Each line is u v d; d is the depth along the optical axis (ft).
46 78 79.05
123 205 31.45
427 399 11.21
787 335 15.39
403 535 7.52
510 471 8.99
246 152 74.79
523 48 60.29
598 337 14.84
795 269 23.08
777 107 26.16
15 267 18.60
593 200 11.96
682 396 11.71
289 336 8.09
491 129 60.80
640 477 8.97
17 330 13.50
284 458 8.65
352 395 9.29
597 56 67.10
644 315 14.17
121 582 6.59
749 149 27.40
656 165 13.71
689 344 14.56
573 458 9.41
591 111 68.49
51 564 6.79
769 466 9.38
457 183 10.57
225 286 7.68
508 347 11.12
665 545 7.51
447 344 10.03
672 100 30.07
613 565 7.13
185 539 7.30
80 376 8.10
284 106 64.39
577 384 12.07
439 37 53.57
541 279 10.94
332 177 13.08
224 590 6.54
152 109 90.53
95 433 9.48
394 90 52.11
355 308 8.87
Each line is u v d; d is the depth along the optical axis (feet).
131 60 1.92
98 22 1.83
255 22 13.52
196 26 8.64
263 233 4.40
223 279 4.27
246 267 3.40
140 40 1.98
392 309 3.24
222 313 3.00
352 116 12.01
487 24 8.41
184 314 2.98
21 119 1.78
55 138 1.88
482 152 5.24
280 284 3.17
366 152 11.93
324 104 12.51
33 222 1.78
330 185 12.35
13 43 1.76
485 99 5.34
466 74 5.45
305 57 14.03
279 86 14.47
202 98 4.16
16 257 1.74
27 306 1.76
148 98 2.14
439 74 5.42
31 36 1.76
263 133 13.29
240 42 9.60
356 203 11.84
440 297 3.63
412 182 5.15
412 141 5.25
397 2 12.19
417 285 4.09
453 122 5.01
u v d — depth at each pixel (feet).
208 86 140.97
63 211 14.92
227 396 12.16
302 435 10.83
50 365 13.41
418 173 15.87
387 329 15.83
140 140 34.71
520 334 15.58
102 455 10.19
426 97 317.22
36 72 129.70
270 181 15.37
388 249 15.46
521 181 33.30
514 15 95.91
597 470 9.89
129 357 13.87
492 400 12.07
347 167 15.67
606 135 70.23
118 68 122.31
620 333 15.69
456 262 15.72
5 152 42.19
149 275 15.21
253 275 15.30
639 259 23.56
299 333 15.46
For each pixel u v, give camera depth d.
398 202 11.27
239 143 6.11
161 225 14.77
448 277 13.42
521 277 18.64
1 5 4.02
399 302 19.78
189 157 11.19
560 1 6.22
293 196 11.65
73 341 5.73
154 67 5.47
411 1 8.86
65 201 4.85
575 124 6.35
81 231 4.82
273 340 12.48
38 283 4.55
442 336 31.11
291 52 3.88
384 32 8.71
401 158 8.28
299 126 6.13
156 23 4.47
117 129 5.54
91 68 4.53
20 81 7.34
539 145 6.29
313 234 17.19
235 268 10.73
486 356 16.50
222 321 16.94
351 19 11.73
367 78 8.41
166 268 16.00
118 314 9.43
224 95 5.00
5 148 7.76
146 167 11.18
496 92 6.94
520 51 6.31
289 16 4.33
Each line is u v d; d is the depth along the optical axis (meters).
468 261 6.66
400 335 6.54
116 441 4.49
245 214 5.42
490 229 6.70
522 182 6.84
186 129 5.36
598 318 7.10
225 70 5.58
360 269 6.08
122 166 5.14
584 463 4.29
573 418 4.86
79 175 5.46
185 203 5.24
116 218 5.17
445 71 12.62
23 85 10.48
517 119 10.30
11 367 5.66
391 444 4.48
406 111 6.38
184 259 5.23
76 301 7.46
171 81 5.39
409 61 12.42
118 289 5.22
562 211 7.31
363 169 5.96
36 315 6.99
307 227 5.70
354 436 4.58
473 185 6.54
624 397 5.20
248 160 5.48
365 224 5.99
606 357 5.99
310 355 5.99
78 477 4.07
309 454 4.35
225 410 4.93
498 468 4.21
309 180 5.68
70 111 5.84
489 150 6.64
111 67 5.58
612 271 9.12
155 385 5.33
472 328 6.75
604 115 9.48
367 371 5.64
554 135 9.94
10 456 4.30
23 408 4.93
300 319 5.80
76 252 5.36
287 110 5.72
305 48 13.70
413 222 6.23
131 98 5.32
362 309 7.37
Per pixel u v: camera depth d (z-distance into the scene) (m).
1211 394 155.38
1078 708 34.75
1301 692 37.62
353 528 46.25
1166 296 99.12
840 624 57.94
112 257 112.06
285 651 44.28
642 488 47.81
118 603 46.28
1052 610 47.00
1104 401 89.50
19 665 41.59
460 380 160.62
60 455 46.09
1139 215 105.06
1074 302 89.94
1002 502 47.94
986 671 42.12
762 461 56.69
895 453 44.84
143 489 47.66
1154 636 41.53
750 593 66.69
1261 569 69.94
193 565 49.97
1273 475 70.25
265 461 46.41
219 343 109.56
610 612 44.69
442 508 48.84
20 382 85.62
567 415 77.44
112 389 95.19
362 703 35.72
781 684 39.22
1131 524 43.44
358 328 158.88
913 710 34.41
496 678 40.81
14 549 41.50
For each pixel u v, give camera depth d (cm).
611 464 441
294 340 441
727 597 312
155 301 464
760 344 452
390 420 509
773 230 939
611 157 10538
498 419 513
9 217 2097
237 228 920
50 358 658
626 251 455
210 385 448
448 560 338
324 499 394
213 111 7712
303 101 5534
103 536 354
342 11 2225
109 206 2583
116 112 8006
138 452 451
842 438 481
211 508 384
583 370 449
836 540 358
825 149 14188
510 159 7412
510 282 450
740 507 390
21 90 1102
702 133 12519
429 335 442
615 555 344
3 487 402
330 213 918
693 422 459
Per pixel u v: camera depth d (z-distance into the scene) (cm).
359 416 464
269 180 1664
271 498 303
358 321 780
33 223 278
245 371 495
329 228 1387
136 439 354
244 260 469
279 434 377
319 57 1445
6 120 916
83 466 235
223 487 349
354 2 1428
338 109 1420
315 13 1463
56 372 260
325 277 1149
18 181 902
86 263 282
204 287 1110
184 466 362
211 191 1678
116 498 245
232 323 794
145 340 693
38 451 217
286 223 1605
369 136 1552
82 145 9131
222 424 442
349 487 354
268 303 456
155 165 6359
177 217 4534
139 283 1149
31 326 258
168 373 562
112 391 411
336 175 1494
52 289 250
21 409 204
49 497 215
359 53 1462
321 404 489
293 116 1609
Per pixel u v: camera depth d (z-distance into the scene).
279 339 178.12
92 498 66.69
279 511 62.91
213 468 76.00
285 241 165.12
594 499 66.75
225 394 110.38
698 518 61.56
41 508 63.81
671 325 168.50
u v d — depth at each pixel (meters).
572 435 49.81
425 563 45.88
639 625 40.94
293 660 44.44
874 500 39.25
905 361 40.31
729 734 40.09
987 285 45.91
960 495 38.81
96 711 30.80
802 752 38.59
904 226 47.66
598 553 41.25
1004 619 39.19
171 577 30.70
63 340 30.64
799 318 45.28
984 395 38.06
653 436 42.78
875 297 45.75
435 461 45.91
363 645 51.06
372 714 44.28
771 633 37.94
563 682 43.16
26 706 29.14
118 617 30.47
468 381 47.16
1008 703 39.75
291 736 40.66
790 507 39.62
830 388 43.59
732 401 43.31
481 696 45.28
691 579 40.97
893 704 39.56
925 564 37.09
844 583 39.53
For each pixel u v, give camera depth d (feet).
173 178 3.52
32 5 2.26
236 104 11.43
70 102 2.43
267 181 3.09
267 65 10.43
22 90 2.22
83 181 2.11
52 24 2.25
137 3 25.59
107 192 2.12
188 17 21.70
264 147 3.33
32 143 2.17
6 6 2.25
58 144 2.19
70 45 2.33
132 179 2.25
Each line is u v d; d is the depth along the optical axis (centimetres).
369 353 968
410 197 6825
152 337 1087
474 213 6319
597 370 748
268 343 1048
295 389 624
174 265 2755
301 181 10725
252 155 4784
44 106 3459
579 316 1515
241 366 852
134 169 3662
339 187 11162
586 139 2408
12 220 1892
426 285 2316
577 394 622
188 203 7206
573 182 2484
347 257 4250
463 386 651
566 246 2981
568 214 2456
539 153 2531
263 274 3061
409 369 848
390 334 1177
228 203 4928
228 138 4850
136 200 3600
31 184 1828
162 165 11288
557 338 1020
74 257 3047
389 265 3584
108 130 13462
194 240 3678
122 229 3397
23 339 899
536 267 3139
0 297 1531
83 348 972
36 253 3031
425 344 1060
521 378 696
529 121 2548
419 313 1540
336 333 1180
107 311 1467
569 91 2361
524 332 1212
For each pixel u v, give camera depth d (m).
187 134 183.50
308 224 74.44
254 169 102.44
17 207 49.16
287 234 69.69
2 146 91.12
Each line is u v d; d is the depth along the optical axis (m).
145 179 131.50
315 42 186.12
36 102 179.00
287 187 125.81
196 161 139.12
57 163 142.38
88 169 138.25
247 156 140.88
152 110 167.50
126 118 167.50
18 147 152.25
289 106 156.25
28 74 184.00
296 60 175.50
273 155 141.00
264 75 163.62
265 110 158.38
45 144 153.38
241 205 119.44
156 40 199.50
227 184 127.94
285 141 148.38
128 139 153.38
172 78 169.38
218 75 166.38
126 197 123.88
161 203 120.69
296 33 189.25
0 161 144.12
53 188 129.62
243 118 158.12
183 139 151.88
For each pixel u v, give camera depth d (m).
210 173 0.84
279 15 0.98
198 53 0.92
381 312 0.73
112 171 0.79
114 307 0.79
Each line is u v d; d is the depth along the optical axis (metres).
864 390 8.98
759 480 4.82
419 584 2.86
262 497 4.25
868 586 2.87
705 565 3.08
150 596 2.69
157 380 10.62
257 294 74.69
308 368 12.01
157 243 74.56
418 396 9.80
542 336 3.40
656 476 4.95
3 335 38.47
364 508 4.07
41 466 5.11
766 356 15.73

########################################

Task goal:
Find the line with "510 159 7412" in the entries above. Retype it and each line after it, exactly, through the line with "232 323 794", and stop there.

Reply to the exercise:
510 159 7412
510 282 450
740 507 390
21 90 1102
702 133 12519
429 335 442
615 555 344
3 487 402
330 213 918
693 422 459
Per pixel u v: camera depth d (z-distance into the scene) (cm).
359 416 464
269 180 1664
271 498 303
358 321 780
33 223 278
245 371 495
329 228 1387
136 439 354
244 260 469
279 434 377
319 57 1445
6 120 916
83 466 235
223 487 349
354 2 1428
338 109 1420
315 13 1463
56 372 260
325 277 1149
18 181 902
86 263 282
204 287 1110
184 466 362
211 191 1678
116 498 245
232 323 794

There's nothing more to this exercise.